No Strings Attached: The Carefree Joy Of Loafers

They’re a style-conscious person’s summer staple - and British makers are leading the charge…

In the 2008 movie retelling of the post-Watergate TV interviews between David Frost and Richard Nixon, the latter (played by Frank Langella) nods at the Gucci ‘Horsebit’ loafers worn by his British interrogator (played by Michael Sheen) and makes a quip designed to wrong-foot him with the cameras about to roll: “I suppose a man in your profession can get away with something like that.”

If Gucci’s equestrian-tinged lace-less slip-ons are a compromise to a man’s sartorial integrity, though, then Fred Astaire, Clark Gable and Alain Delon are among those who have never got the memo when it comes to a shoe introduced to the brand’s repertoire by Aldo Gucci in the 1950s.

Duke & Dexter 

Why are loafers so effortlessly stylish? The clue is in the word ‘effortless’. They pack insouciant elegance not despite, but because, of their comfort. Diego Della Valle, Chairman of the Italian leather goods company Tod’s – whose ‘Gommino’ driving shoes have become a mainstay in countless well-appointed wardrobes since their introduction in the 70s – refers to his company’s loafers as “gloves for the feet”. Indeed, buy the right pair and loafers envelope and comfort the appendages for which they’re strictly speaking tasked only with protecting.

And it’s not just the Italians who have mastered summer-friendly, slip-on footwear: British makers are leading the charge this summer. London brand Duke & Dexter is among those to make a loafer (£140, buy now)which, like those by Tod’s, are ostensibly designed for driving (they also have the rubber pebbles from which the name Gommino, Italian for “rubber”, is derived). Handmade in Spain, they have a feather-light, flexible construction and come in a range of gentle pastel colours.

Makers offering a design perhaps more suited to pairing with Riviera-friendly tailoring include London-based Baudoin & Lange: their signature Sagan loafers (from £355, buy now) – named after Carl Sagan, the late astrophysicist – have a sleek silhouette thanks to their steep-descending vamp, and are handcrafted from exceptionally supple suede and calf leather, and therefore are lightweight and extremely forgiving on the feet.

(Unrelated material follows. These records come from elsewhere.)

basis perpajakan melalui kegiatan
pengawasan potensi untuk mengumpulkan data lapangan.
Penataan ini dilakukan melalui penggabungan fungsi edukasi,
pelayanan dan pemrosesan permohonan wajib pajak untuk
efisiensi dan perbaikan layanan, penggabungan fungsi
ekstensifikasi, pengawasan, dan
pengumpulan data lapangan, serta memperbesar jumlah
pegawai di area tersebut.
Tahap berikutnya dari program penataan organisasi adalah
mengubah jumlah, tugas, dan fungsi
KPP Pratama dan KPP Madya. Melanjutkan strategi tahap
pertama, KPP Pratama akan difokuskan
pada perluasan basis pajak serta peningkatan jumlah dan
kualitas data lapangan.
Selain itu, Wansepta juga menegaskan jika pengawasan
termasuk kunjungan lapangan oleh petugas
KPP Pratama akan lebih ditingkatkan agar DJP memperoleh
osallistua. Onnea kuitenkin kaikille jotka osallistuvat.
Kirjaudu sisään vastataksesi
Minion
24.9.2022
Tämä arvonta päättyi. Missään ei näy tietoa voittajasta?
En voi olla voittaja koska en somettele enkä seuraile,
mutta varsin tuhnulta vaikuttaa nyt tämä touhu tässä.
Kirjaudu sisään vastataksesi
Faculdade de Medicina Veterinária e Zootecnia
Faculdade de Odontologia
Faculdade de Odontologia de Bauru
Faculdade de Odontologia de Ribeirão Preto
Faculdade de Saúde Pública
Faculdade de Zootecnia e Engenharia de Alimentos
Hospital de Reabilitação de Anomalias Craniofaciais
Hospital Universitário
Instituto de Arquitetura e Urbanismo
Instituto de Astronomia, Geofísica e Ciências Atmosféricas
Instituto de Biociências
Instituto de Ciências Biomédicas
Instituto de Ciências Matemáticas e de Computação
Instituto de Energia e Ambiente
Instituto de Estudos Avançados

Also aimed at bolder sartorialists – the kind of folk for whom Pitti Uomo attendance via Zoom would be like participating in a choir using sign-language – are Malone Soulier’s ‘Cole’ loafers in textural cognac-coloured raffia (£425, buy now), whose sole, lining and tassel are made of calf leather. George Cleverley’s unlined Hampton loafers (£345, buy now) in navy suede are another elegantly androgynous option, thanks to their tapered profile and the signature chisel-toe last used by a house which has been, and remains, shoemaker of choice to many of the most illustrious names in showbiz and politics.

Dunhill have done their bit for those wishing to pair loafers with eveningwear with the introduction, for Spring Summer 2021, of the Link Soft Loafer (£725, buy now), a 70s-inspired design in brushed black leather with a matt black hand-crafted chain link across the upper which echoes the most masculine watch-straps. Among the most versatile of all shoes featured here, meanwhile, are the unlined ‘Solent’ tassel loafers from Crockett & Jones (see main pic; £375, buy now), the 5th generation cordwainers founded in 1879 by Charles Jones and Sir James Crockett in Northampton (and provider of all six pairs of shoes worn by Daniel Craig in Spectre, pop-trivia buffs).

Brands who have gone off-piste, design wise, include Thom Sweeney, whose loafers in dark brown with monk-straps (£510, available on the brand’s site from 14th May), a collaboration with Crockett & Jones, will catch the eye of seasoned calceophiles (yes, there’s a word for passionate shoe aficionados). Carreducker, meanwhile, rightly describes its ‘Pembroke’ loafers (£199, buy now) as “perfect beach-to-bar” footwear: inspired by the clean lines of espadrilles, the Pembroke comes in an elegant Designers Guild fabric and has a leather lining which offers comfort and breathability in spades.

A brand which perennially eschews traditional loafer detailing and flourishes in favour of a simple, flat-bottomed slipper-style cut is Mulo, whose range (£145, buy now) – which is hand-crafted and stitched on an Oxford last in meticulously sourced Italian suede – comes in white, tan, navy, brown and black.

So, Summer 2021 sees loafer-lovers spoilt for choice: but given the extra ensemble options with which a decent pair furnishes your wardrobe, the purchase is just the start of the sartorial quandaries posed by loafers.